Esse desalinhamento cria um efeito silencioso e cumulativo. Profissionais param de agir conforme a estratégia declarada e passam a agir conforme aquilo que o sistema realmente recompensa — ou tolera. Com o tempo, a estratégia perde tração, não por falta de entendimento, mas por falta de coerência.
A Harvard Business Review indica que empresas com cultura alinhada à estratégia têm até três vezes mais chance de superar concorrentes em performance financeira. O diferencial não está em “ter pessoas melhores”, e sim em criar um ambiente onde decisões e comportamentos caminham na mesma direção do objetivo do negócio.
O erro recorrente da alta liderança
Quando a estratégia não avança, a reação mais comum é aumentar a cobrança: mais metas, mais reuniões, mais pressão. Embora pareça lógico, esse caminho geralmente gera pouco resultado sustentável.
Pressão sem alinhamento cultural aumenta desgaste, não performance. O que define o comportamento organizacional não é o discurso institucional, e sim decisões práticas como:
- O que é tolerado?
- Quem é promovido?
- Quem permanece mesmo entregando pouco?
- Quais comportamentos são reconhecidos?
- Quais desvios são ignorados em nome do curto prazo?

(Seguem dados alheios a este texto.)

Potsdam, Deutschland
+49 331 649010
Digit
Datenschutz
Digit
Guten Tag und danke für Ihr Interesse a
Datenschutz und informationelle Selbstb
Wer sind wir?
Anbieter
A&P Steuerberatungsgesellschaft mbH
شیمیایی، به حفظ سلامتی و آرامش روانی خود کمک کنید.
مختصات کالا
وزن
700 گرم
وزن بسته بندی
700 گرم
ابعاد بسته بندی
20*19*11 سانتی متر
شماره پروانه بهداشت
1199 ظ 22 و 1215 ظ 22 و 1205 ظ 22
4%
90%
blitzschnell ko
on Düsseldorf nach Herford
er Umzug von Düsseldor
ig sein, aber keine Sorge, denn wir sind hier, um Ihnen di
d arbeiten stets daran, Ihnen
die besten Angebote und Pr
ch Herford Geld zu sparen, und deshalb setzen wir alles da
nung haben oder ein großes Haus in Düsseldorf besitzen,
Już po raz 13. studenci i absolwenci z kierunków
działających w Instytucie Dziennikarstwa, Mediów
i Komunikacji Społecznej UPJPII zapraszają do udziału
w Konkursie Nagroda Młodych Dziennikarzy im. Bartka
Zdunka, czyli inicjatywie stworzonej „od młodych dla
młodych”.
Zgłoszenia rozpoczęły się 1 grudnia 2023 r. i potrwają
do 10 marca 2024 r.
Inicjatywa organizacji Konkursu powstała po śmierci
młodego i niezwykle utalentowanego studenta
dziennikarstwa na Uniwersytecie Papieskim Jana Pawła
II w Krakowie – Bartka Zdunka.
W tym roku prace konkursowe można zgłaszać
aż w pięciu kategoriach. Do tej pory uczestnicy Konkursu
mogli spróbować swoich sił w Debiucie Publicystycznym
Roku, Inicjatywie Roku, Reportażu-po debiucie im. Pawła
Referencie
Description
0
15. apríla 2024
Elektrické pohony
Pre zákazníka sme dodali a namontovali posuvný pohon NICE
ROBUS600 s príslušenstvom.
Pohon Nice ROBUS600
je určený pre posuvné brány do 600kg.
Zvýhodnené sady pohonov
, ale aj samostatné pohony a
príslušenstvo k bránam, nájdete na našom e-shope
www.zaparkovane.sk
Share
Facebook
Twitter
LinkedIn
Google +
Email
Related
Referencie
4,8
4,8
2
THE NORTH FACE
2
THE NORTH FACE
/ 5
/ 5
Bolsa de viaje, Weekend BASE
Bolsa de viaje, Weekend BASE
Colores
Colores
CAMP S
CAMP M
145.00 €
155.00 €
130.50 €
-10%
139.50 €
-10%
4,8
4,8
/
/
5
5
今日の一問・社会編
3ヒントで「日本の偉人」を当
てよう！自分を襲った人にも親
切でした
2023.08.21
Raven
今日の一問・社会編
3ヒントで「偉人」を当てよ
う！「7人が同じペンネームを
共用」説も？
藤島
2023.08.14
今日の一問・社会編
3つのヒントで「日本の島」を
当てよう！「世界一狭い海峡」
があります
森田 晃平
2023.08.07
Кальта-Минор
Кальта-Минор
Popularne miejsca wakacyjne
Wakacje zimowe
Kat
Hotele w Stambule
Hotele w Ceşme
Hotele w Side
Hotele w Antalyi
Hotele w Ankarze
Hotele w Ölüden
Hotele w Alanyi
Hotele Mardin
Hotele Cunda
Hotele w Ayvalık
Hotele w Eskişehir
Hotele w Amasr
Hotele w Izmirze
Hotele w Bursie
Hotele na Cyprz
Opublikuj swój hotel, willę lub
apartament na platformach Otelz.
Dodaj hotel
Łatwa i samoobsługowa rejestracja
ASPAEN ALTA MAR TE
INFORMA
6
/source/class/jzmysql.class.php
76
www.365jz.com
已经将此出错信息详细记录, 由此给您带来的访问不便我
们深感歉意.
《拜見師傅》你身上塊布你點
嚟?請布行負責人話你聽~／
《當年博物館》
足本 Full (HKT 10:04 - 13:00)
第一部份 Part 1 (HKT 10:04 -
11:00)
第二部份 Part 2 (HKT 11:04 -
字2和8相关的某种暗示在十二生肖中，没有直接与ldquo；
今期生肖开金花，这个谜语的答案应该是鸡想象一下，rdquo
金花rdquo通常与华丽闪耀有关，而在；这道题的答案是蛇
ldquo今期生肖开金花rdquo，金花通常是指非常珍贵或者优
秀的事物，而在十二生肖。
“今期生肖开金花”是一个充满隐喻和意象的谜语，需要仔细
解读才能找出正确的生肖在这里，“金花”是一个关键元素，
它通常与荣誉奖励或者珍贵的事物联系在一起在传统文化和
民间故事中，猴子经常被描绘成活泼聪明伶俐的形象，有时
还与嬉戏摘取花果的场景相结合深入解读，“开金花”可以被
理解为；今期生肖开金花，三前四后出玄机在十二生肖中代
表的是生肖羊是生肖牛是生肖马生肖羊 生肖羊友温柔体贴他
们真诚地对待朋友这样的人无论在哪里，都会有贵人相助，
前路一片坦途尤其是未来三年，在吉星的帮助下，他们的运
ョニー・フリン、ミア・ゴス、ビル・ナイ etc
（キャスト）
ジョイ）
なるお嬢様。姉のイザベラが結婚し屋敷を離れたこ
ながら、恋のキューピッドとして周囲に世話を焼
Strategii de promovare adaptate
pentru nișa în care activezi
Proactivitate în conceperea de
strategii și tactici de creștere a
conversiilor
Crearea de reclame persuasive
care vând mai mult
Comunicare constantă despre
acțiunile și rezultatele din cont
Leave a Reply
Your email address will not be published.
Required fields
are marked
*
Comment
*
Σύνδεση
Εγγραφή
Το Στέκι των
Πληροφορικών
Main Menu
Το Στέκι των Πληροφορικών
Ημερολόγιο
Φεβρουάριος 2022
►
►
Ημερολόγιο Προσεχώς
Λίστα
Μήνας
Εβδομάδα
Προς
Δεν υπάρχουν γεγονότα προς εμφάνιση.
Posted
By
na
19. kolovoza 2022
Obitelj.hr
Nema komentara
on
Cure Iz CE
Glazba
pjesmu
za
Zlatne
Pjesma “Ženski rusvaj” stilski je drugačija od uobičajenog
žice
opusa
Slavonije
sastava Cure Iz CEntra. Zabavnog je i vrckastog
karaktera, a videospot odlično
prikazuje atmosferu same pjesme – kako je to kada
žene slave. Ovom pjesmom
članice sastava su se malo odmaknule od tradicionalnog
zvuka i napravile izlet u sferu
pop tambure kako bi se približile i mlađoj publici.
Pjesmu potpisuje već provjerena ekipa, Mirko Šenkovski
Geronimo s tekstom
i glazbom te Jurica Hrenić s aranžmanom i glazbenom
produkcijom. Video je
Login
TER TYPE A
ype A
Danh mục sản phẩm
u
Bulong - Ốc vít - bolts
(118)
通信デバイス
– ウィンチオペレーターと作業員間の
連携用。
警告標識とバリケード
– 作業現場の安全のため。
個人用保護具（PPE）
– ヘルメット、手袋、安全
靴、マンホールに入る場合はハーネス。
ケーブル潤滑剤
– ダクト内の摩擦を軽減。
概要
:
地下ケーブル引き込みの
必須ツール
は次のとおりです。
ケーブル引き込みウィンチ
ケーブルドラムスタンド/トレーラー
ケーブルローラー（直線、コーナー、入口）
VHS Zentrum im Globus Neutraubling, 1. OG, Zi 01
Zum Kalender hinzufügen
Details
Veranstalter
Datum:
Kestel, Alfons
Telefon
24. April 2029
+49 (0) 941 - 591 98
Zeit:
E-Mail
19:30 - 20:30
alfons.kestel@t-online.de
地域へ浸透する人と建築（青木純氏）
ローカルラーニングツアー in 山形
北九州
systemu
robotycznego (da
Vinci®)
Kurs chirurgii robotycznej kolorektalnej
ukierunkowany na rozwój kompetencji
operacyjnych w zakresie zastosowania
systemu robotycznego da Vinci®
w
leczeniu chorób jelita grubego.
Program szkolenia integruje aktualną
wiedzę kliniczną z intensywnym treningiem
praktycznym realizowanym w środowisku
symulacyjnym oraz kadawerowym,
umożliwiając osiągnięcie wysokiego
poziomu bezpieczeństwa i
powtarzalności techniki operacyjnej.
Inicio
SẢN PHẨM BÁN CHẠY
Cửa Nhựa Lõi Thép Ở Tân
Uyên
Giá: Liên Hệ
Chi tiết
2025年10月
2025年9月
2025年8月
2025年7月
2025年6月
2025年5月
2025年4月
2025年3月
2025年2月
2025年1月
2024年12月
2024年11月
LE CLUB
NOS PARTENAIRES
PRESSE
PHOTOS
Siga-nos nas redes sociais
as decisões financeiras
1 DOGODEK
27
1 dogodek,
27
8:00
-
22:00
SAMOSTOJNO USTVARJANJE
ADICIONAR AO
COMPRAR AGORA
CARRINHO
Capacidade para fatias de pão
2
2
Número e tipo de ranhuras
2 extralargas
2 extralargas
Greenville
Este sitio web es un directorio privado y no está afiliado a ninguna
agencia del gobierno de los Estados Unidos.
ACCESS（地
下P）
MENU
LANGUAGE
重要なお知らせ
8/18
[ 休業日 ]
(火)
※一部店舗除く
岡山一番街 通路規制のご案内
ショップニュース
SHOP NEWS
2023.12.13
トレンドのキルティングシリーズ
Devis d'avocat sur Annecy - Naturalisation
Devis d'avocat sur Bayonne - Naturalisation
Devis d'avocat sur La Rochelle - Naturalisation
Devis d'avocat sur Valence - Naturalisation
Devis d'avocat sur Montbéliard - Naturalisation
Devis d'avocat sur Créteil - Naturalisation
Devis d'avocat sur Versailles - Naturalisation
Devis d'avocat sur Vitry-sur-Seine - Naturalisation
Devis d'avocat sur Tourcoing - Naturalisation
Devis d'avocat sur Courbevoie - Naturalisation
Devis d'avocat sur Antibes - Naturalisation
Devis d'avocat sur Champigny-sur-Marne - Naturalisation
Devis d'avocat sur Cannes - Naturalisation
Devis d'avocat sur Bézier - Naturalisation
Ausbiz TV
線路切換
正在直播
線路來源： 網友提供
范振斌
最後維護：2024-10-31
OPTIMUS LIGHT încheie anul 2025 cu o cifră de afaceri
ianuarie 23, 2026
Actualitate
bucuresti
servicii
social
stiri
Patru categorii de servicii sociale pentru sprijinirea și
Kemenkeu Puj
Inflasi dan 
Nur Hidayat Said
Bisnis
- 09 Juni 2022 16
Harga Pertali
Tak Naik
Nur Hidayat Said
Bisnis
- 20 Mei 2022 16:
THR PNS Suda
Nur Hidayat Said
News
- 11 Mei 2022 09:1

Esses sinais constroem, todos os dias, o verdadeiro sistema de incentivos da empresa. Quando líderes evitam decisões difíceis, toleram desvios ou premiam comportamentos incoerentes, estão, consciente ou inconscientemente, desenhando a cultura. Não existe neutralidade nesse processo.
Cultura como sistema de execução
Tratar a cultura como tema periférico, “do RH”, ou algo apenas simbólico é um erro estratégico. Na prática, a cultura funciona como o sistema operacional da organização: define a velocidade das decisões, o nível de autonomia, a qualidade das conversas e a forma como os conflitos são tratados.
Empresas que executam bem costumam ter clareza sobre quais comportamentos sustentam seus objetivos. Essa clareza aparece em rituais de gestão, critérios objetivos de avaliação, incentivos coerentes e uma agenda de liderança conectada às prioridades estratégicas.
Quando esses elementos não existem, a execução passa a depender de esforço individual e “heroísmo”, um modelo caro e impossível de sustentar no longo prazo.
Um exercício rápido para a liderança
Algumas perguntas ajudam a identificar se cultura e estratégia estão, de fato, conectadas:
- Os comportamentos cobrados são os mesmos que são reconhecidos e recompensados?
- As prioridades estratégicas aparecem com clareza na agenda da liderança?
- Os gestores sabem o que se espera deles além dos indicadores numéricos?
- As decisões difíceis reforçam ou enfraquecem a cultura desejada?
- Há clareza ou ambiguidade na forma como desempenho e comportamento são avaliados?
Ambiguidade nessas respostas costuma indicar risco direto para a execução.
Cultura forte é condição para o próximo ciclo
No início de um novo ano, refinar estratégia é necessário, mas não é suficiente. Sem uma reflexão igualmente profunda sobre a cultura que sustenta ou inviabiliza esse plano, a empresa corre o risco de repetir padrões antigos com objetivos novos.
Cultura não é acessório. É responsabilidade direta do CEO, do conselho e da alta liderança, porque nasce das decisões que esse grupo toma, e das concessões que escolhe fazer.
Ao iniciar mais um ciclo, vale a provocação: além de ajustar a estratégia, sua empresa está preparada para garantir que a cultura entregue o que foi planejado? Porque, no fim, a estratégia define onde se quer chegar. A cultura define se a empresa, de fato, chegará lá.
Visão Bolso do Investidor
Para o investidor, cultura não é “soft”. É risco e retorno. Empresas com cultura desalinhada costumam prometer muito e entregar pouco, e isso aparece em eficiência menor, rotatividade maior, decisões lentas e erros repetidos. Já organizações com cultura coerente conseguem executar com previsibilidade, sustentar margens e atravessar ciclos difíceis com menos ruído. No fim, estratégia pode ser copiada; cultura, não. E é justamente por isso que ela costuma ser um dos maiores diferenciais competitivos de longo prazo.